**Exercise set**
1. Translate into French the following sentence from the forum thread on the Linux Mint website hack: "We were exposed to an intrusion today."
2. Return, word for word, the passage of the forum thread on the Linux Mint website hack starting at "http://blog.linuxmint.com/?p=2994" and ending at "their WordPress blog.".

The hacking of LinuxMint's site is yet another example of why lazy idiots who are running outdated WordPress installs with multiple critical vulnerabilities need to update their sites regularly (hosting industry examples are blog.colocrossing.com WP v3.5.1, lowendbox v 4.3.1, Quadranet CEO's ilanmishan v 4.2.4 ...).  If you're running an outdated install you put everyone else on the Internet at risk when your site and server inevitably gets hacked and starts serving up malware or is used to attack other servers _(of course the two hosting companies I highlighted who are guilty of this probably don't care about this since they've historically made a good chunk of their income by selling to spammers, hackers, botnet operators, and other criminals)._


LinuxMint blog:



> We were exposed to an intrusion today. It was brief and it shouldn’t impact many people, but if it impacts you, it’s very important you read the information below.
> 
> 
> *What happened?*
> ...



http://blog.linuxmint.com/?p=2994


Softpedia news story:



> Linux Mint Team: They hacked us via our WordPress site
> 
> 
> The first to provide an answer was Clement Lefebvre, leader of the Linux Mint project, who acknowledged in a comment on the official announcement that the initial point of entry was their WordPress blog.
> ...





http://news.softpedia.com/news/linux-mint-website-hack-a-timeline-of-events-500719.shtml


----------



## MannDude (Feb 21, 2016)

Yikes, thanks for the heads up.


----------



## mpkossen (Feb 21, 2016)

DomainBop said:


> lowendbox



Yeah, don't get me started on that.

**Provided data**
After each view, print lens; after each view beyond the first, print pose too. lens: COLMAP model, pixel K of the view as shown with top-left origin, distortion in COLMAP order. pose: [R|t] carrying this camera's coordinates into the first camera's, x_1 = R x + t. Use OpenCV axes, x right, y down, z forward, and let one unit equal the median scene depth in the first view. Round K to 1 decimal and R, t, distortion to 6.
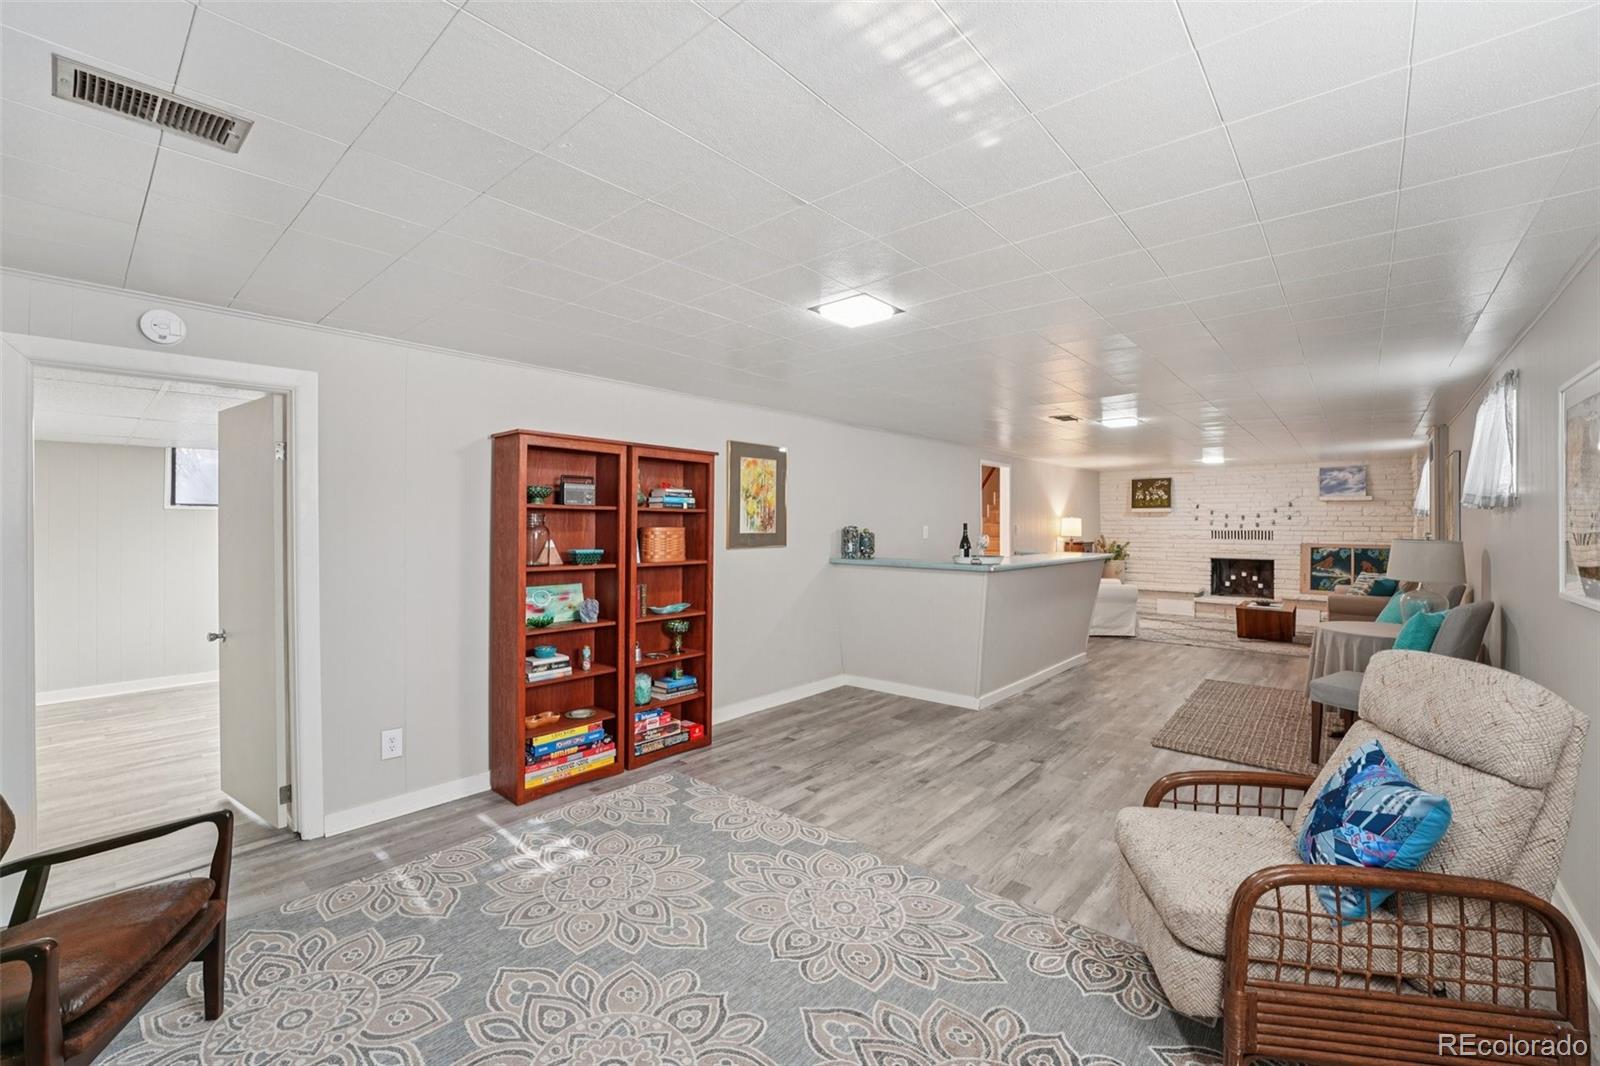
lens RADIAL K [[650.9, 0, 794.2], [0, 650.9, 523.4], [0, 0, 1]] dist [-0.003829, -0.000031]
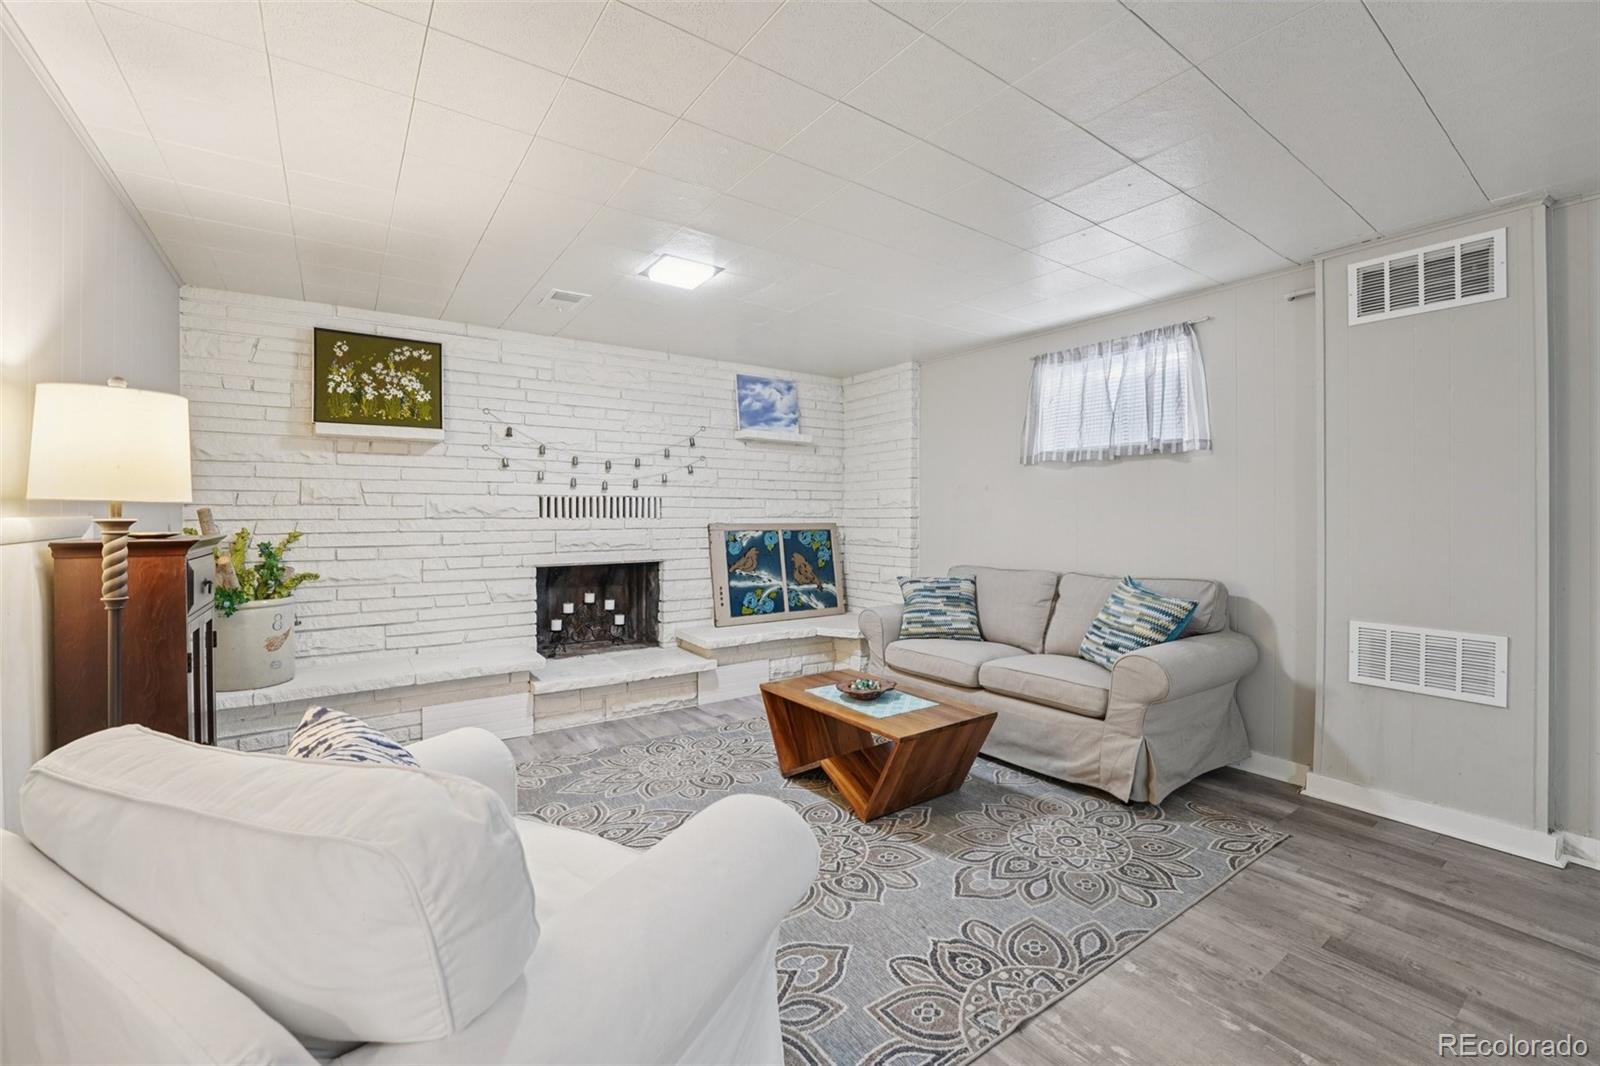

**Responses by task**
1. Nous avons été victimes d'une intrusion aujourd'hui.

2.
http://blog.linuxmint.com/?p=2994


Softpedia news story:



> Linux Mint Team: They hacked us via our WordPress site
> 
> 
> The first to provide an answer was Clement Lefebvre, leader of the Linux Mint project, who acknowledged in a comment on the official announcement that the initial point of entry was their WordPress blog.